"We can certainly argue about the way in which Snowden did what he did, but I think that he actually performed a public service by raising the debate that we engaged in and by the changes that we made," Holder told David Axelrod on "The Axe Files," a podcast produced by CNN and the University of Chicago Institute of Politics.
"Now I would say that doing what he did — and the way he did it — was inappropriate and illegal," Holder added.
Holder said Snowden jeopardized America's security interests by leaking classified information while working as a contractor for the National Security Agency in 2013.
"He harmed American interests," said Holder, who was at the helm of the Justice Department when Snowden leaked U.S. surveillance secrets. "I know there are ways in which certain of our agents were put at risk, relationships with other countries were harmed, our ability to keep the American people safe was compromised. There were all kinds of re-dos that had to be put in place as a result of what he did, and while those things were being done we were blind in certain really critical areas. So what he did was not without consequence."
Snowden, who has spent the last few years in exile in Russia, should return to the U.S. to deal with the consequences, Holder noted.
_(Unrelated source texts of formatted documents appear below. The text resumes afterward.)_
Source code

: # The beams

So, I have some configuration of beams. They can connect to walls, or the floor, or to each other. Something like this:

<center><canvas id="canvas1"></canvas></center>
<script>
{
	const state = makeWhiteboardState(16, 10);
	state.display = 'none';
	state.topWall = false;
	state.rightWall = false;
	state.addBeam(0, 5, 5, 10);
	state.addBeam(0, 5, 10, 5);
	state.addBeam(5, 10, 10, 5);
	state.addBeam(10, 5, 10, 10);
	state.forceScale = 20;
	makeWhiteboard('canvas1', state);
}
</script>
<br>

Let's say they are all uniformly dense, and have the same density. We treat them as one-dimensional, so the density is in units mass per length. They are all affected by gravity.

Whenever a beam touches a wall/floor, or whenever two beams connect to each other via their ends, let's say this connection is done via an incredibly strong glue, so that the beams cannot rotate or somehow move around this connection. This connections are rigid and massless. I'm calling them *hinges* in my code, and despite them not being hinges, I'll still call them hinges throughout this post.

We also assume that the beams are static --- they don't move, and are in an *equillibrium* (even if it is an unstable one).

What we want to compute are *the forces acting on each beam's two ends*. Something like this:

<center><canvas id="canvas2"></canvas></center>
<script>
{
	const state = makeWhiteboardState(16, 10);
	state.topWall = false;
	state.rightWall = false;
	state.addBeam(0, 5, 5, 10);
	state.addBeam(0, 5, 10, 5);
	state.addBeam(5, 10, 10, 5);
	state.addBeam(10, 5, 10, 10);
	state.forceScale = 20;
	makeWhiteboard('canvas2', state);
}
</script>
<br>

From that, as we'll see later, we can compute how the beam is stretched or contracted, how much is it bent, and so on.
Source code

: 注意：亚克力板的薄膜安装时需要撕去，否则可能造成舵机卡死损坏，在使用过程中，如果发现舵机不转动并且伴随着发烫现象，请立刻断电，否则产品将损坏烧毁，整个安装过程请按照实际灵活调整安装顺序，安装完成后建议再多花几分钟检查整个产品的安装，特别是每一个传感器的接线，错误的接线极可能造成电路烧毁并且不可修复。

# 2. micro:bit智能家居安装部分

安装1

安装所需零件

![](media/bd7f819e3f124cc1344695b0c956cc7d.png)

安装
"I think that he's got to make a decision. He's broken the law in my view. He needs to get lawyers, come on back, and decide, see what he wants to do: Go to trial, try to cut a deal. I think there has to be a consequence for what he has done."
"But," Holder emphasized, "I think in deciding what an appropriate sentence should be, I think a judge could take into account the usefulness of having had that national debate."
At a University of Chicago Institute of Politics event earlier this month, Snowden — appearing via videoconference from Russia — said he would return to the U.S. if he could receive a fair trial.
"I've already said from the very first moment that if the government was willing to provide a fair trial, if I had access to public interest defenses and other things like that, I would want to come home and make my case to the jury," Snowden told University of Chicago Law Prof. Geoffrey Stone. "But, as I think you're quite familiar, the Espionage Act does not permit a public interest defense. You're not allowed to speak the word 'whistleblower' at trial."
During the hour-long conversation with Axelrod, Holder — the country's first African-American attorney general — also accused presumptive Republican nominee Donald Trump of playing the race card in his campaign.
"I don't think there's any question about that," Holder told Axelrod. "The fact that he questioned the legitimacy of President Obama by questioning where he was born, what he's said about Mexicans…I think there's a race-based component to his campaign. I think he appeals too often to the worst side of us as Americans."